● **TO BE DONE**
(1) Summarize the forum thread below in two sentences.
(2) In the forum thread below, which language does the asker say they would have used to split the string into an array?
(3) List, in order, every word of the example string that the asker gives in the forum thread below.

● **PAGE**
=======

Link to home
Start Free TrialLog in
Avatar of PeterBaileyUk
PeterBaileyUk

asked on

Sql Function to get the word position

I have the string  'A1 MK1 (8X) SPORTBACK TDI S LINE'

'A1' is the first word
'MK1' is the second word
'(8X)' is the third word
'SPORTBACK' is the fourth word
'TDI' is the fifth word
'S' is the sixth word
'LINE' is the seventh word

how do i extract that correctly_
I cant use charindex as that would fail searching for the 'S' as sportback starts with an 'S'

in vb I would have split the string into an array and the array index would be the word position.

how do i achieve that in sql server. i am in latest version
Avatar of Bill Prew
Bill Prew

Give this approach a try.

SELECT PARSENAME(REPLACE(YourColumnName, " ", "."), 1) AS 'Word1';  
SELECT PARSENAME(REPLACE(YourColumnName, " ", "."), 2) AS 'Word2';  
SELECT PARSENAME(REPLACE(YourColumnName, " ", "."), 3) AS 'Word3';  
SELECT PARSENAME(REPLACE(YourColumnName, " ", "."), 4) AS 'Word4';  
SELECT PARSENAME(REPLACE(YourColumnName, " ", "."), 5) AS 'Word5';  
SELECT PARSENAME(REPLACE(YourColumnName, " ", "."), 6) AS 'Word6';  
SELECT PARSENAME(REPLACE(YourColumnName, " ", "."), 7) AS 'Word7';  

Open in new window


»bp
Avatar of PeterBaileyUk

ASKER

The strings have differing quantity of words..This was just an example I found in the data.

=======

● **DATA EXTRACT**
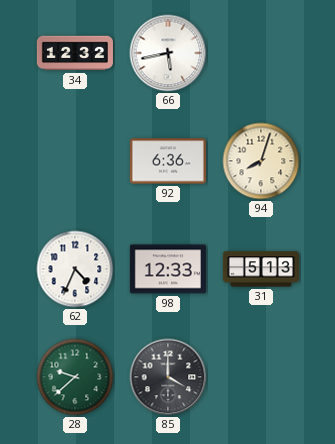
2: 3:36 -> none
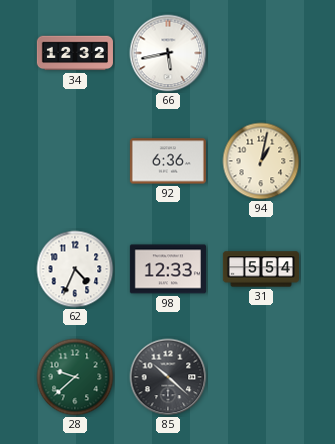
94: 8:03 -> 1:02
31: 5:13 -> 5:54
85: 4:00 -> 10:22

=======

● **RESULTS IN ORDER**
(1) A user asks how to get the position of each word in the string 'A1 MK1 (8X) SPORTBACK TDI S LINE' in SQL Server, noting that CHARINDEX would fail when searching for 'S' because SPORTBACK starts with an 'S'. A reply suggests using PARSENAME with REPLACE to turn the spaces into periods, and the asker responds that the strings have differing numbers of words.

(2) VB.

(3) A1, MK1, (8X), SPORTBACK, TDI, S, LINE